When shopping for herring look for fresh filets that are whole, firm and slippery. In recipes, mackerel or sardines can be used as a substitute if you can’t find herring fresh or canned.
How to Cook Herring
Depending on what part of the world you live in, you might have access to herring that’s:
- Fresh (although this is usually harder to find)
- Raw (sushi-grade)
- Salted and canned
- Pickled in barrels
- Cured by smoking
- Sold as “kippered herring,” which is a canned variety that is usually served with lemon
- Or sold as bait
While it’s usually hard to find fresh/raw filets, it might be possible if you have access to a big fish market. When it’s fresh, this fish will cook very quickly, needing to only be grilled or fried for several minutes (about two to three minutes on each side) in a pan. (11)
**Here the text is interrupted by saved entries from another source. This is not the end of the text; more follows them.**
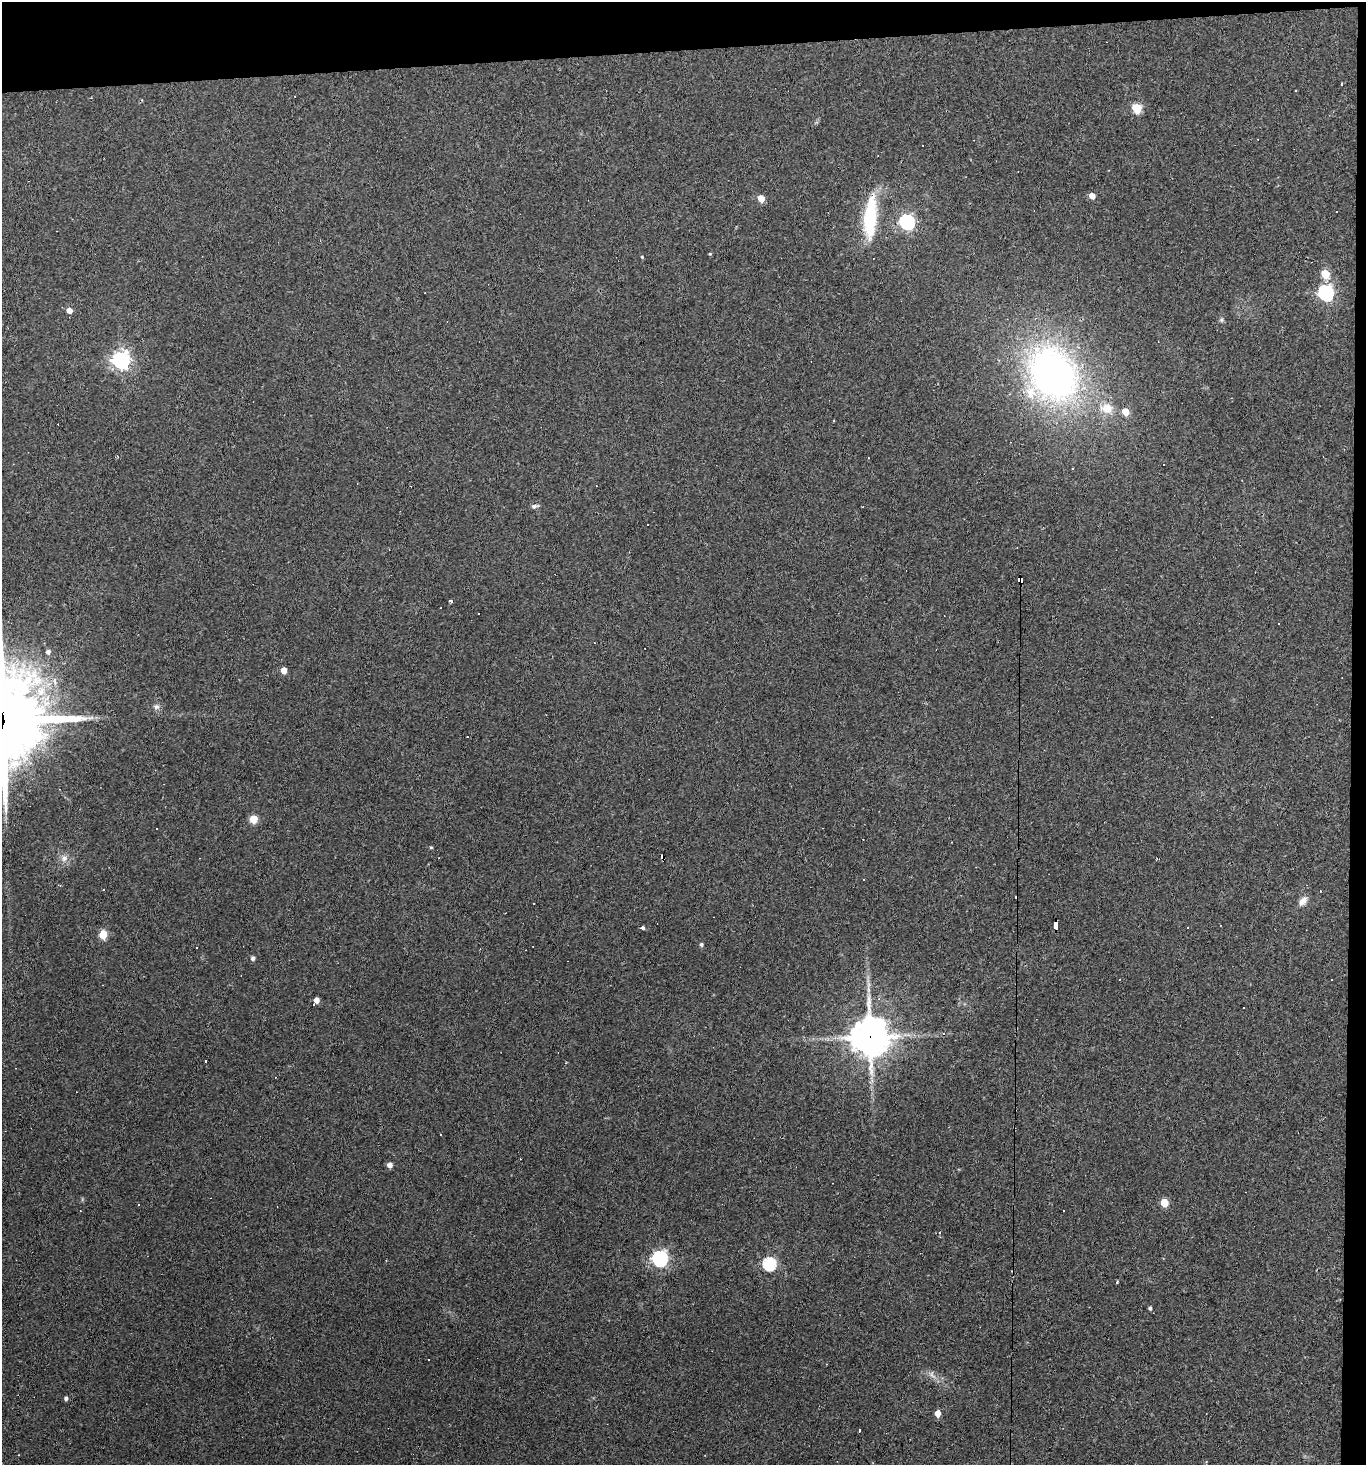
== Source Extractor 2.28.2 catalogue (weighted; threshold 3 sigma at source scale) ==
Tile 3 of 3 x 3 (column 3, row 1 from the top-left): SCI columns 2852-4215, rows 2926-4388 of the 4364 x 4388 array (HDU 1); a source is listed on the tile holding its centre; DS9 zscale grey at full resolution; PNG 1368 x 1467 px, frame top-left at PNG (2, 2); no overlay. Shown black and unused: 4% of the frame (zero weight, under 2 of 3 exposures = <1% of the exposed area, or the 3 px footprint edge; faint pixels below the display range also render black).
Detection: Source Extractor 2.28.2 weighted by HDU 2 'WHT'; one run over the whole footprint, this tile lists its part. Background 0.0931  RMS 0.0063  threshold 0.0285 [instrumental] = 3 sigma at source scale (4.5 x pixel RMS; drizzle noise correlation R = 1.50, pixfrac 1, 0.05/0.05 arcsec/px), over >= 5 px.
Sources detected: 84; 30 cosmic-ray / hot-pixel residue — not listed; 1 inside a brighter listed object's ellipse — not listed separately; the other 53 listed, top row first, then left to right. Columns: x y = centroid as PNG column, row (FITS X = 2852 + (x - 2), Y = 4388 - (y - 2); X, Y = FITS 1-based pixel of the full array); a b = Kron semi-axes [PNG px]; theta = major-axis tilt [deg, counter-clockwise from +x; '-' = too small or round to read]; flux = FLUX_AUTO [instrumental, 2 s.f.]
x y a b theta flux
1341 84 3 3 - 3.7
1137 108 6 5 - 29
922 145 3 3 - 1.4
1092 196 5 4 - 5.8
761 198 5 5 - 7.9
870 217 53 15 85 38
907 222 7 6 - 150
710 254 4 4 - 0.62
642 257 4 3 - 0.62
1325 274 6 5 - 17
1326 293 7 6 - 170
69 310 5 4 - 5.4
1221 320 6 5 - 1.1
121 360 7 7 - 280
1052 374 54 44 -61 270
1107 408 14 11 -10 9.7
1125 412 5 5 - 10
1073 469 3 2 - 0.7
535 506 10 5 7 1.9
648 525 3 3 - 6.5
1021 580 7 4 86 120
450 601 3 3 - 1.6
48 652 6 5 - 2
284 670 5 4 - 6.5
156 707 9 7 -12 2.2
3 721 32 25 85 6900
254 819 5 5 - 16
431 847 4 4 - 0.77
64 858 10 9 - 4.1
864 879 3 2 - 0.61
60 885 4 3 - 0.57
1303 901 14 8 53 4.2
1056 925 8 4 90 63
1220 925 2 2 - 0.36
642 928 5 4 - 1.5
103 934 5 5 - 25
701 944 4 4 - 1.2
253 958 4 4 - 2
868 990 9 4 -82 2.1
316 1000 5 4 - 3.9
314 1004 3 2 - 0.52
870 1037 12 12 - 1600
441 1135 2 2 - 0.62
390 1165 5 5 - 3.8
1164 1203 5 5 - 18
660 1258 7 6 - 190
769 1264 6 6 - 87
1150 1308 4 4 - 1.4
429 1360 3 2 - 0.57
932 1375 14 7 -54 3.3
66 1398 5 4 - 1.6
938 1413 5 5 - 6
859 1431 4 3 - 3.3
Overlapping masked pixels (flux is a lower limit): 4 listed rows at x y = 1021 580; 3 721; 1056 925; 870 1037
Isophote crosses this tile's border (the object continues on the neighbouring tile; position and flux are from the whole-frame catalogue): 1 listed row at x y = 3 721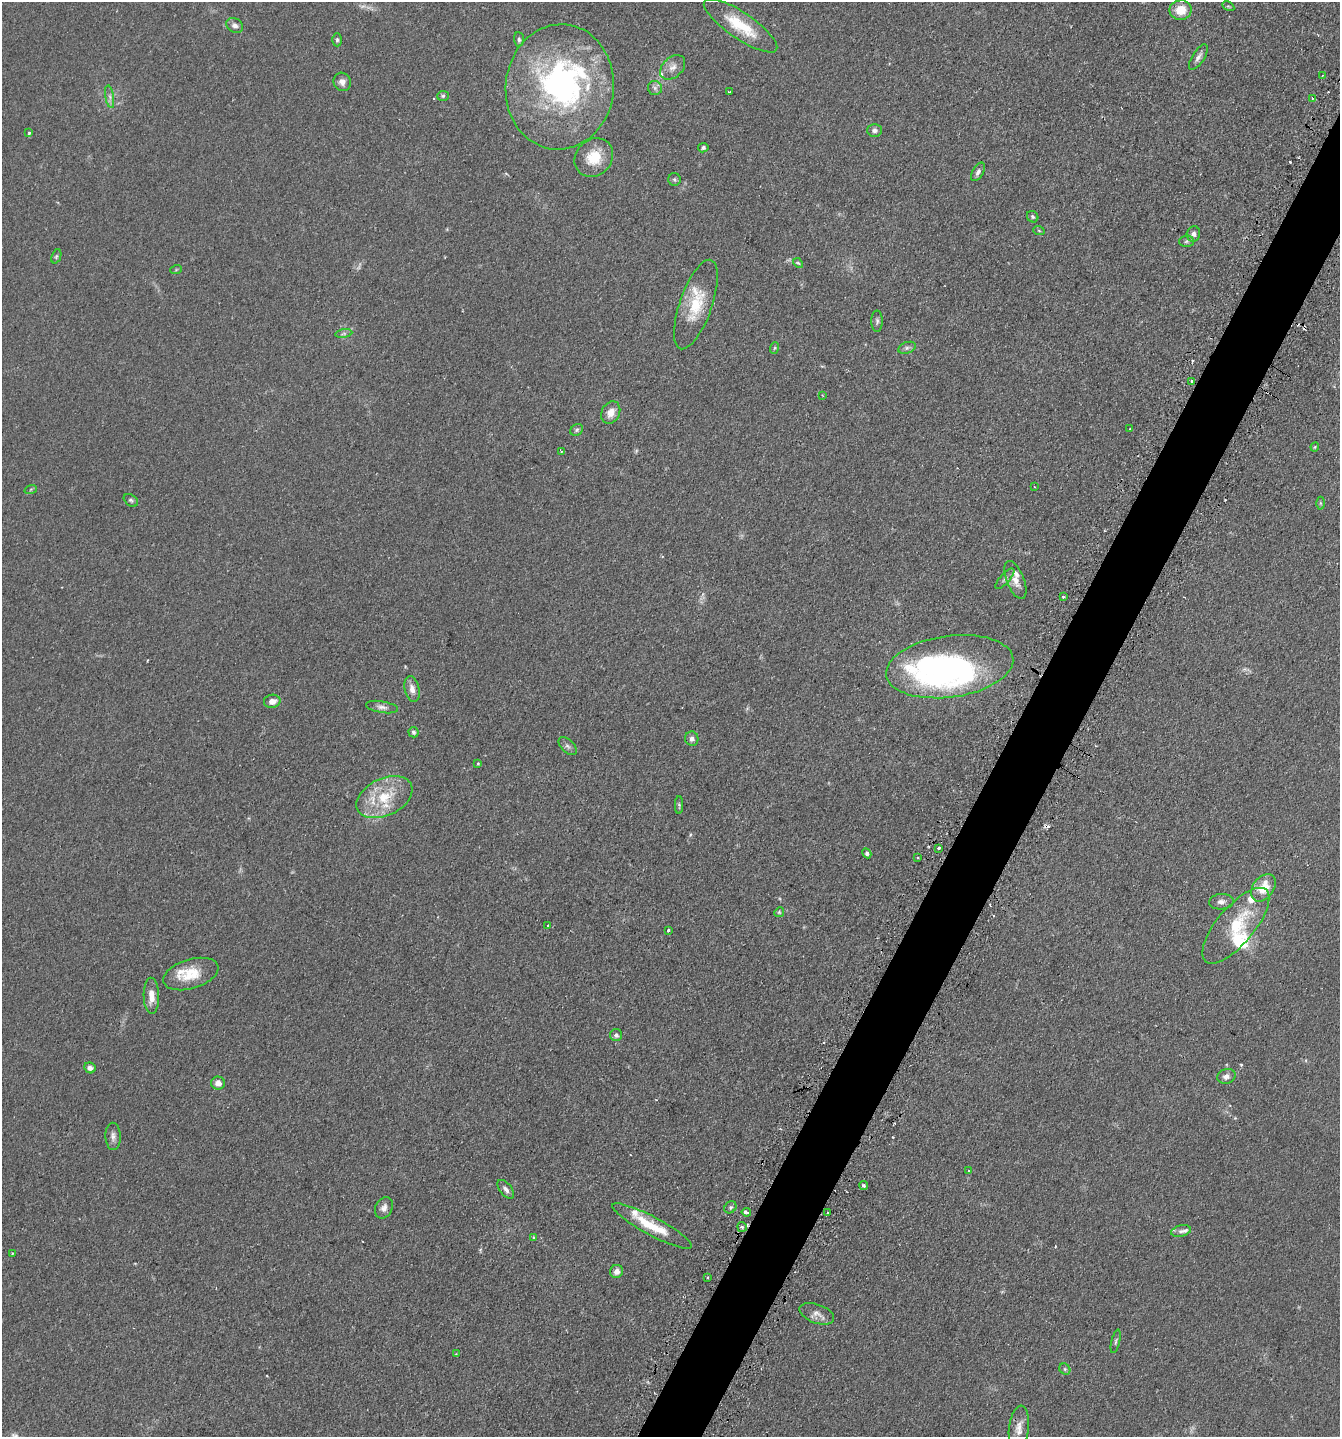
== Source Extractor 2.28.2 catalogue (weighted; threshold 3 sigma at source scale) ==
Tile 10 of 4 x 4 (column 2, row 3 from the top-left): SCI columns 1516-2853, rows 1481-2915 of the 5845 x 5832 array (HDU 1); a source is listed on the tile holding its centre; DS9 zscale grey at full resolution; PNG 1342 x 1439 px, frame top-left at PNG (2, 2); each listed source drawn as its Kron ellipse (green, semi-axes under 4 px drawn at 4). Shown black and unused: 4% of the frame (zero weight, under 2 of 3 exposures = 4% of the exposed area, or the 3 px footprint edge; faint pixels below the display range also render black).
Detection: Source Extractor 2.28.2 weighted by HDU 2 'WHT'; one run over the whole footprint, this tile lists its part. Background 0.0788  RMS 0.0065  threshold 0.0291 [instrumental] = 3 sigma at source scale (4.5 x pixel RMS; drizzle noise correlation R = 1.50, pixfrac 1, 0.05/0.05 arcsec/px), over >= 5 px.
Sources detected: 113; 1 too faint to see at this stretch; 3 inside a brighter object's white glare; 7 cosmic-ray / hot-pixel residue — neither listed nor drawn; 9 inside a brighter listed object's ellipse — not listed separately; the other 93 listed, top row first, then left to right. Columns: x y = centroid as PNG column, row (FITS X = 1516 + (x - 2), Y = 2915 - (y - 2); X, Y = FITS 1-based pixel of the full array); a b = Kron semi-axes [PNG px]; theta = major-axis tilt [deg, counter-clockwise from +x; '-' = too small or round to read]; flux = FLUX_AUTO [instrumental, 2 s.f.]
Ideas for Herring Fish Recipes
Some of the ways that herring can be cooked and used in recipes include:
- Greek-style, such as wrapping the fish in grape leaves or serving it over salad with feta
- Grilled and drizzled with lemon juice, herbs and olive oil — chefs recommend cooking it with some type of acidic ingredient, such as white wine or light vinegar to boost its flavor
- Salted and eaten with flavor-enhancers like chopped bacon or charred veggies
- Added to fish cakes made with breadcrumbs or cornmeal
- Pickled and served with condiments like mustard, olives or grass-fed butter
- Used to make a spread for sandwiches or toast, such as when combined with olive tapenade
- Coated with oat flakes or another almond meal, then either pan-fried or baked to make fish sticks
- In place of lox or salmon salad, use herring spread served on sprouted english muffins, with eggs or in omelettes
- Try making pickled herring “Scandinavian style,” served with potato slices and garnished with red onion and dill
- Added to bolognese sauce instead of chopped meat
Final Thoughts on Herring
- Herring is a small, wild-caught fish that’s abundant in the northern Atlantic Ocean and the Pacific.
- Herring and sardines are related (sardines are immature, small herring). Benefits of both include supplying omega-3 fatty acids, vitamin D, vitamin B12 and selenium. Some research finds that these fish can be useful in preventing inflammation and reducing related pain.
- Look for it fresh, pickled or canned. It’s considered a well-sustained fish with low levels of mercury or toxicity.